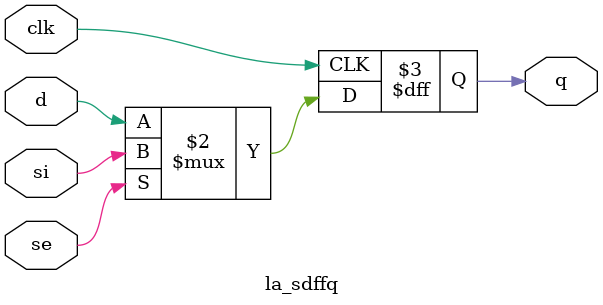
<source format=v>


module la_sdffq #(
    parameter PROP = "DEFAULT"
) (
    input      d,
    input      si,
    input      se,
    input      clk,
    output reg q
);

    always @(posedge clk) q <= se ? si : d;

endmodule

</source>
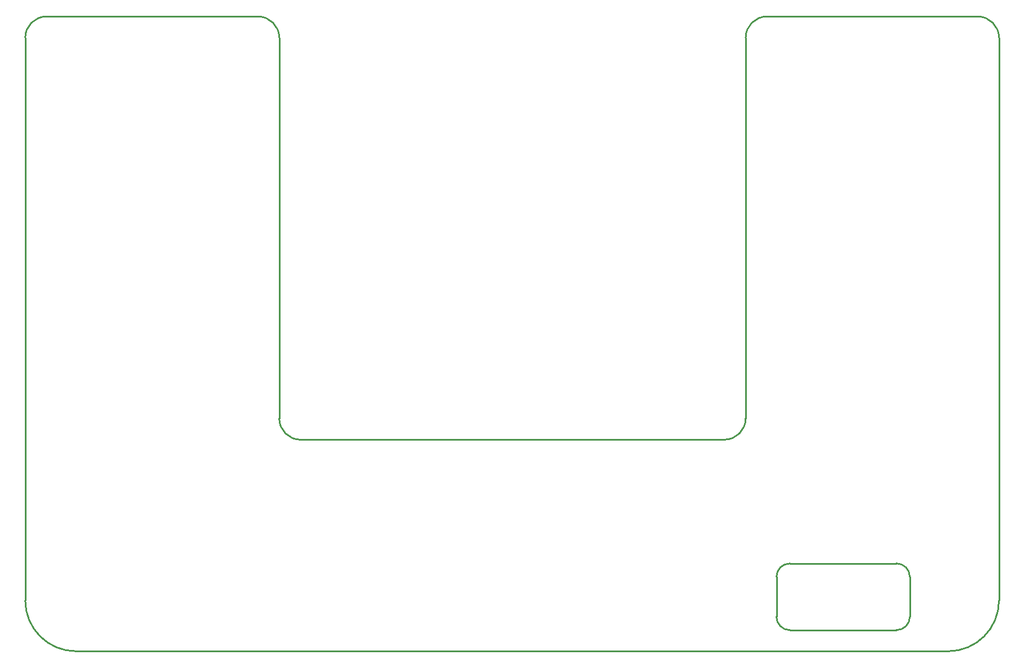
<source format=gbp>
G04*
G04 #@! TF.GenerationSoftware,Altium Limited,Altium Designer,18.1.9 (240)*
G04*
G04 Layer_Color=128*
%FSLAX44Y44*%
%MOMM*%
G71*
G01*
G75*
%ADD10C,0.2540*%
D10*
X1112266Y952500D02*
G03*
X1080516Y920750I0J-31750D01*
G01*
X1326760Y111750D02*
G03*
X1306760Y131750I-20000J0D01*
G01*
Y31750D02*
G03*
X1326760Y51750I0J20000D01*
G01*
X1126760D02*
G03*
X1146760Y31750I20000J0D01*
G01*
Y131750D02*
G03*
X1126760Y111750I0J-20000D01*
G01*
X1460500Y920750D02*
G03*
X1428750Y952500I-31750J0D01*
G01*
X1048766Y317500D02*
G03*
X1080516Y349250I0J31750D01*
G01*
X381000D02*
G03*
X412750Y317500I31750J0D01*
G01*
X381000Y920750D02*
G03*
X349250Y952500I-31750J0D01*
G01*
X31750D02*
G03*
X0Y920750I0J-31750D01*
G01*
Y76200D02*
G03*
X76200Y0I76200J0D01*
G01*
X1384300D02*
G03*
X1460500Y76200I0J76200D01*
G01*
X76200Y0D02*
X1384300D01*
X0Y76200D02*
Y920750D01*
X31750Y952500D02*
X349250D01*
X381000Y920750D02*
X381000Y349250D01*
X412750Y317500D02*
X1048766D01*
X1080516Y349250D02*
Y920750D01*
X1112266Y952500D02*
X1428750D01*
X1460500Y76200D02*
Y920750D01*
X1146760Y131750D02*
X1306760D01*
X1326760Y51750D02*
Y111750D01*
X1146760Y31750D02*
X1306760D01*
X1126760Y51750D02*
Y111750D01*
M02*

</source>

= = = = =

### Task brief
Among the lines of the material above, count those that include "source" and report that number alone.

### Your solution
4